Unlike the stories one hears of Japanese `salarymen' working `til the wee hours every night, professional staff at universities seem to be much more sensible. In my old laboratory at Tsukuba, most of the professors turned up around 9.30 to 10.00 am, in time for morning coffee in the laboratory or common room. They would probably work until 7.00 pm, and usually turn up for Saturday mornings. My official hours were 8.30 - 5.00 and every second Saturday morning. In reality, as it seems everywhere, I worked the hours I wished. In my group at Tsukuba, students tended to work late, often to midnight, and all day Saturday until 6.00pm, but Sunday was rest day. However, I think they tended to put the hours in but didn't put much into the hours. They worked very inefficiently and weren't always very motivated. It was almost as if they knew they would get their degree just by being there.

There were one or two strong regulations for academics. The first was that all professors must be present on the first day of the academic year, and on the first day back after summer break, unless officially excused for a sabbatical. This means that for foreigners they must be back from vacation. There is no way of sneaking it, because the university receives your departure and arrival details from Immigration. You must be careful about this as it could mean nasty things.

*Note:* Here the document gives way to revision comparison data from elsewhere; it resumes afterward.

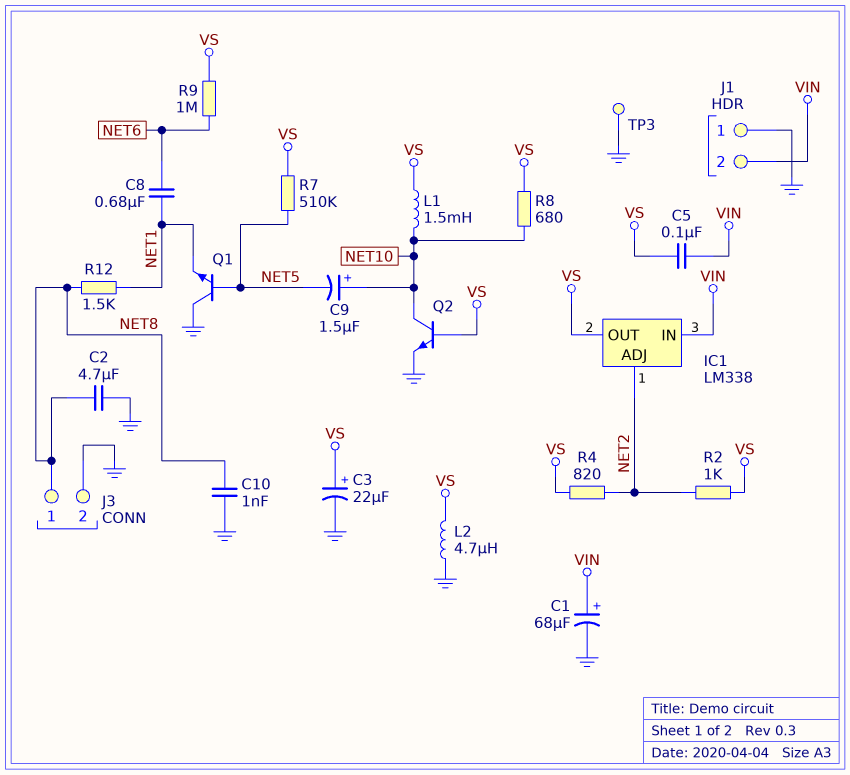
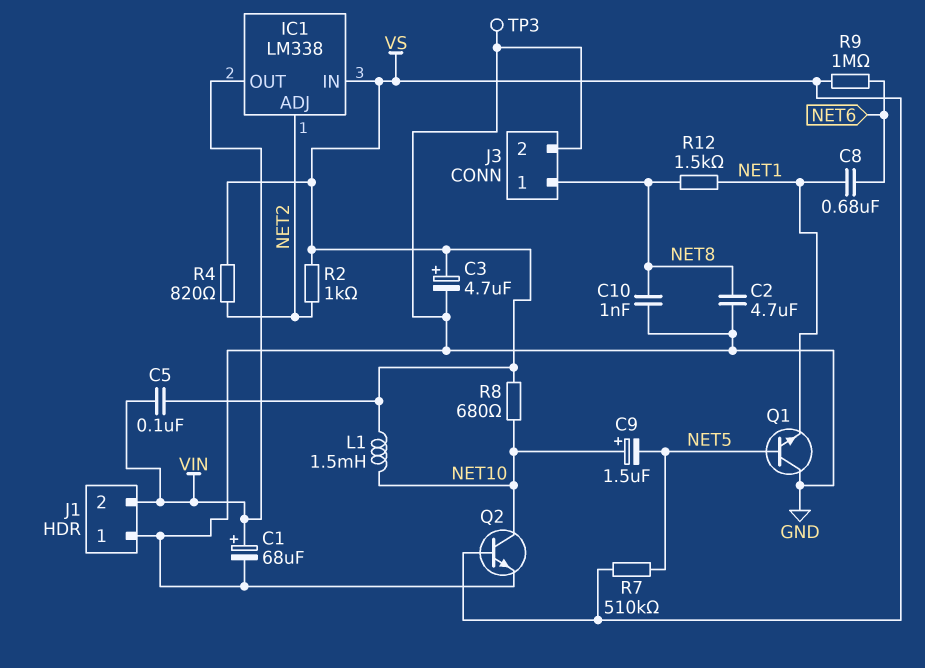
C3: 22uF (plus VS, minus GND) -> 4.7uF (plus VS, minus GND)
IC1 pin IN: VIN -> VS
IC1 pin OUT: VS -> VIN
L2: 4.7uH (GND, VS) -> none

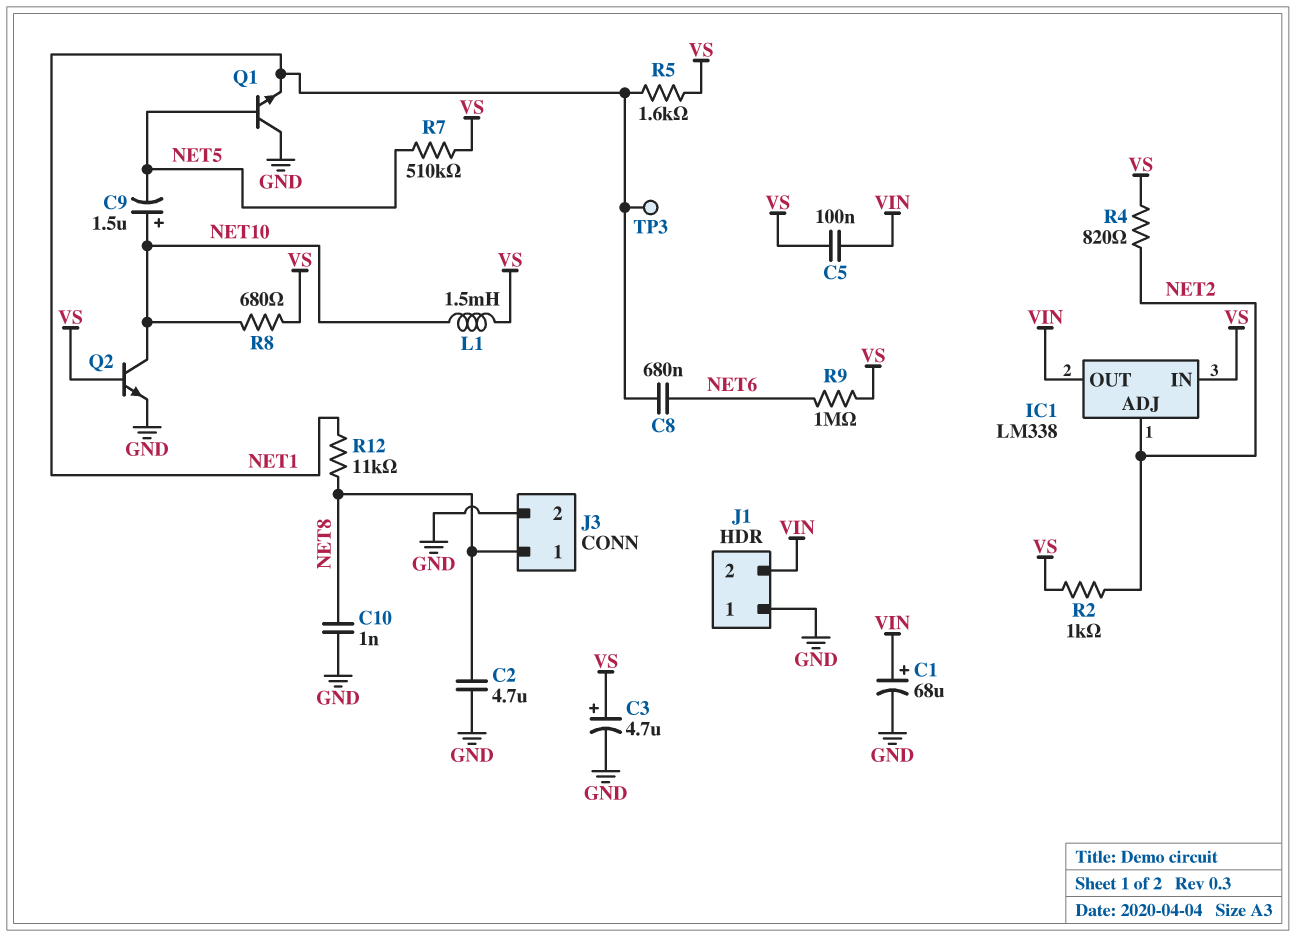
R5: none -> 1.6k (NET1, VS)
R12: 1.5k (NET1, NET8) -> 11k (NET1, NET8)
TP3: test point (GND) -> test point (NET1)

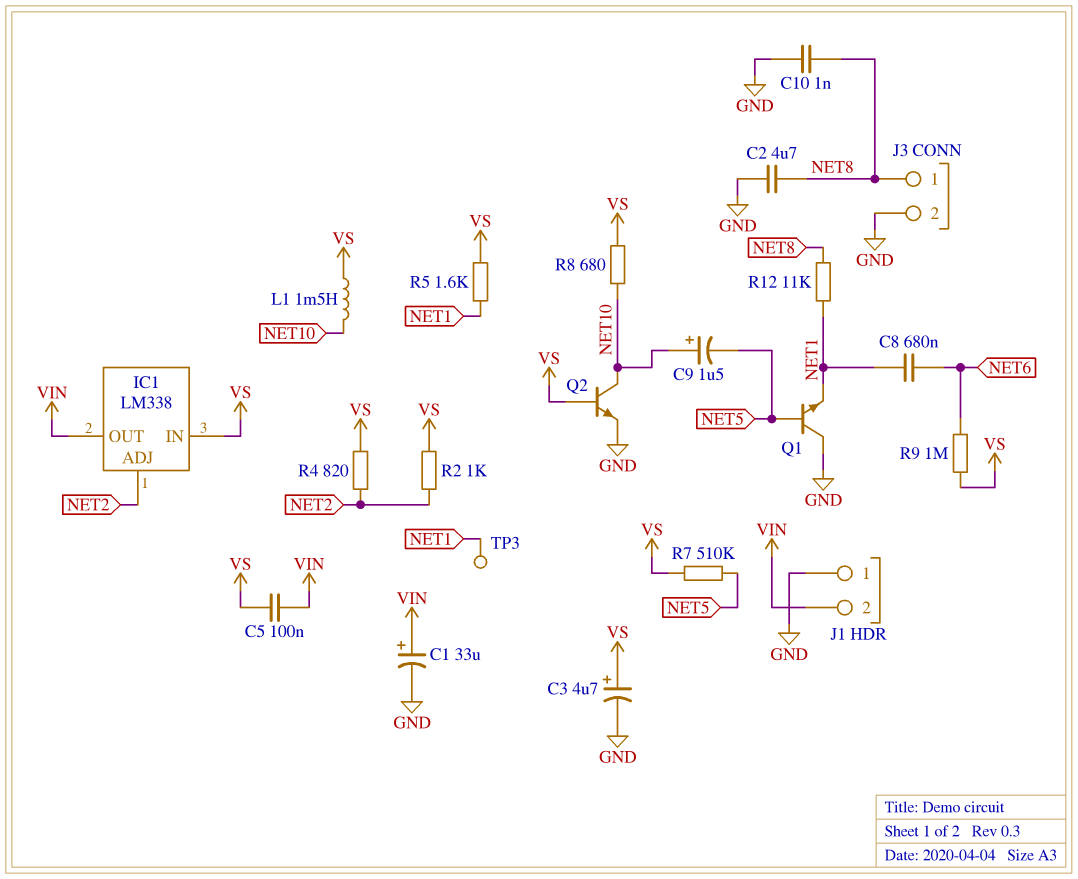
C1: 68uF (plus VIN, minus GND) -> 33uF (plus VIN, minus GND)

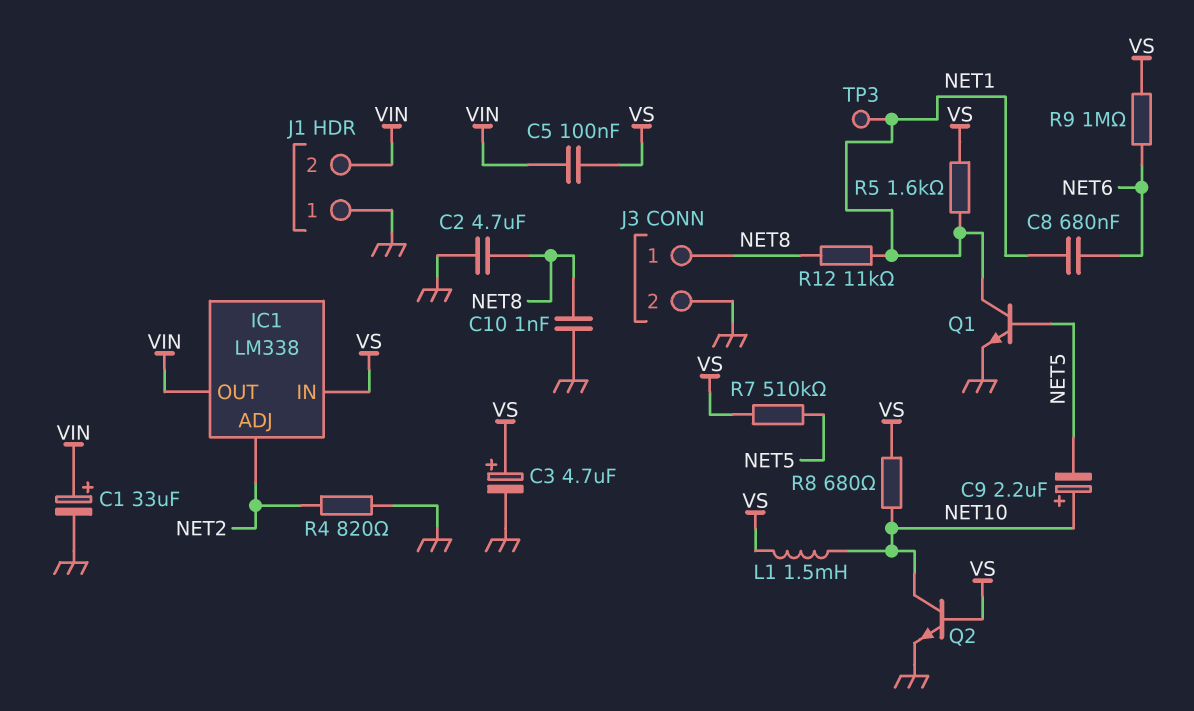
C9: 1.5uF (plus NET10, minus NET5) -> 2.2uF (plus NET10, minus NET5)
Q1: NPN (B NET5, C GND, E NET1) -> NPN (B NET5, C NET1, E GND)
R2: 1k (NET2, VS) -> none
R4: 820 (NET2, VS) -> 820 (GND, NET2)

University years are a bit odd, as the academic year starts in April, they have a short term, and then break for the summer, recommencing in early September.

Dress

If you are just working in the laboratory, then it is fine to wear whatever is appropriate. Japanese academics are not particularly formal on an everyday basis. Ask your colleagues or just see what they wear. If you teach you may like to dress a little more smartly, but I never wore a tie for classes and in a way this helped to communicate with the students by making classes seem less formal. No-one would have said anything if I had worn jeans, I'm sure, and in the laboratory jeans seem to be the best to wear.

At more formal occasions, like a party with the University President, then please dress well. You can never be overdressed in Japan, so if you are not sure then overdone is better than underdone.